Consumer advocates have become increasingly critical of ISAs in just the past few months. Chief among their concerns is whether ISAs should legally be considered a form of credit, making them subject to state and federal consumer lending laws.

One of the nation’s leading ISA providers, Vemo Education, has been a focus of recent complaints. In June, the National Consumer Law Center filed an official complaint with the Federal Trade Commission against the firm for “deceptive marketing.” In July, 47 former students in California sued Vemo and a for-profit coding school that had offered ISAs in exchange for 20-25% of students’ pre-tax income.

“These are loans, and in many instances, these are private student loans,” Frotman said.

In a statement, a spokesperson for Vemo Education said the company could not comment on pending litigation but said the company “has long advocated for strong protections for student consumers and a legal framework to establish guardrails for institutions and providers.”

Some analysts say that the idea that ISAs as a whole are an unregulated wild west is misleading. Without being considered credit, ISAs are still subject to other forms of regulatory compliance.

“Every financial product has to be offered in a nondiscriminatory way, and state and federal unfair and deceptive acts and practices laws apply to everything,” Naimon said.

At the same time, many members of the industry agree that regulatory uncertainty is one of the defining characteristics of the ISA sector. “There clearly needs to be a more distinct regulatory framework for ISAs to truly grow into their own,” said Pianko. “They don’t fit neatly into the existing frameworks, which creates uncertainty.”

ISA proponents say that the financial instrument is fundamentally different from a loan and should not be regulated as such, in large part because payments revolve around trying to estimate a student’s future compensation.

“If you try to fit an ISA into a lending model it will fit poorly,” Naimon said. “Well, what are the payments going to be? How do you model the payments and the APR and all the rest of it if you don’t really have any idea how much money someone’s going to make?”

Proponents say that if an ISA is properly constructed, it could be viewed as a form of insurance, where if a student has a substantially lower income than they had anticipated after graduation, they won’t be further weighed down by inflexible loan payments, particularly private student loans.

“It’s a more progressive instrument simply because, as your income falls, you’re essentially paying less and less as a proportion of your income,” said Karthik Krishnan, president and CEO of MentorWorks, the CDFI working with Blue Ridge Bank to provide ISAs. “Whereas with a loan, your percentage of income actually shoots up, especially with accruals, as your income declines.”

According to Krishnan, one of the chief reasons his ISA provider decided to work with Blue Ridge Bank was the expertise a bank could bring about broader regulatory compliance.

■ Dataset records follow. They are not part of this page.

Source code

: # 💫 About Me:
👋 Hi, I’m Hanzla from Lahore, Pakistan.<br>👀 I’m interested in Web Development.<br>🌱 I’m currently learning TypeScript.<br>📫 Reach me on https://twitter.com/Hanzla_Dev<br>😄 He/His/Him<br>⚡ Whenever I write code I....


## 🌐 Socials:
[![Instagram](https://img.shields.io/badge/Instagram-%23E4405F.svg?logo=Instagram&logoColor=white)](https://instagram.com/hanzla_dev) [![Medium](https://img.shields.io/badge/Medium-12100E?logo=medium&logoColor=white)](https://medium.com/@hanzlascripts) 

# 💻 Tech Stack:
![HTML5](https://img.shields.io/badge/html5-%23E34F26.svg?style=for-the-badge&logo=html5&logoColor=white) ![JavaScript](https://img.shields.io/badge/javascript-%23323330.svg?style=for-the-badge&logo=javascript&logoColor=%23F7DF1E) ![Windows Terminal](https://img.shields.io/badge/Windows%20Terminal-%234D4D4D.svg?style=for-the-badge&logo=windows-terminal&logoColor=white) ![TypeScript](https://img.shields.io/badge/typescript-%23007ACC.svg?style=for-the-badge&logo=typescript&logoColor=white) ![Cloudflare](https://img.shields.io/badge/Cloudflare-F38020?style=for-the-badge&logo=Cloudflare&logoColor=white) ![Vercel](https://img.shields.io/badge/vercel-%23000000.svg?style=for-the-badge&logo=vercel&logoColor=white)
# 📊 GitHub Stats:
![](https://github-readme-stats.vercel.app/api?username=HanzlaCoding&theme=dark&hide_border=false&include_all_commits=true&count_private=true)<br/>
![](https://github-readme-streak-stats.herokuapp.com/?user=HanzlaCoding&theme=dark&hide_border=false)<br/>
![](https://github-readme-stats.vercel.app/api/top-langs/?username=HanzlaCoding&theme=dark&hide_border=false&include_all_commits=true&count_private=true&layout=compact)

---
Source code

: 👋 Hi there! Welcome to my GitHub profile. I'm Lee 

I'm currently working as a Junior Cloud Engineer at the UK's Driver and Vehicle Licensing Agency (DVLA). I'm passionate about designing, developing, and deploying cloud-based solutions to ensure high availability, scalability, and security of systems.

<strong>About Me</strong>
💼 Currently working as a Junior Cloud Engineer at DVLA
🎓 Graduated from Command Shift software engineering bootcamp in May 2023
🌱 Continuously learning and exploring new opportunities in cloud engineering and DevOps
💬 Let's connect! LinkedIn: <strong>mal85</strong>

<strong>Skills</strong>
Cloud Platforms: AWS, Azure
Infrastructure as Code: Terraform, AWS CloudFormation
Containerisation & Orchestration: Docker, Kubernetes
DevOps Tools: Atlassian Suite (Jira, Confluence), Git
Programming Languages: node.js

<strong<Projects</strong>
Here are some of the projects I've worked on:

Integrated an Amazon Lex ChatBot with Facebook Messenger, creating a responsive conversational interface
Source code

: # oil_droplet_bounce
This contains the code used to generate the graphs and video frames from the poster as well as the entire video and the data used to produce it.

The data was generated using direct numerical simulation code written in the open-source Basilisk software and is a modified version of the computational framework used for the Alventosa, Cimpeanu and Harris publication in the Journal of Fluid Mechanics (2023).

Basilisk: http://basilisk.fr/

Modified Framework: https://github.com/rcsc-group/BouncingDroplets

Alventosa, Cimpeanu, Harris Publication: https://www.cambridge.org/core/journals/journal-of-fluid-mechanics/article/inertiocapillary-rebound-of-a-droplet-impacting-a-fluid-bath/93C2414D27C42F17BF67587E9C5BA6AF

“It’s really to subject ourselves to regulatory scrutiny — to commit and signal that we are a good player,” Krishnan said. “We’re not running away from regulation, we’re actually going back to it.”

Brett Taxin, executive vice president of Blue Ridge Bank, said via email that even as the ISA industry remains “in its infancy,” the banking sector is “positioned to help get the industry off the ground and grow safely in a controlled, regulatory environment that should provide additional protections for students.”

According to Taxin, MentorWorks and Blue Ridge Bank have developed an ISA program with disclosures “consistent with the spirit of” several federal consumer credit laws, including the Equal Credit Opportunity Act, Truth in Lending Act, and rules around unfair, deceptive, or abusive acts or practices.

But other analysts say that there is still significant risk for banks to experiment in a sector on questionable legal footing. For example, a potential declaration from the CFPB under the Biden administration that the agency considers ISAs to be a form of credit could open up banks working with ISA providers to enforcement action.

“There is a difference between the CFPB not yet bringing an enforcement action for an entity that runs around and touts itself as not a loan when it clearly is, and that actually being the state of the law,” Frotman said.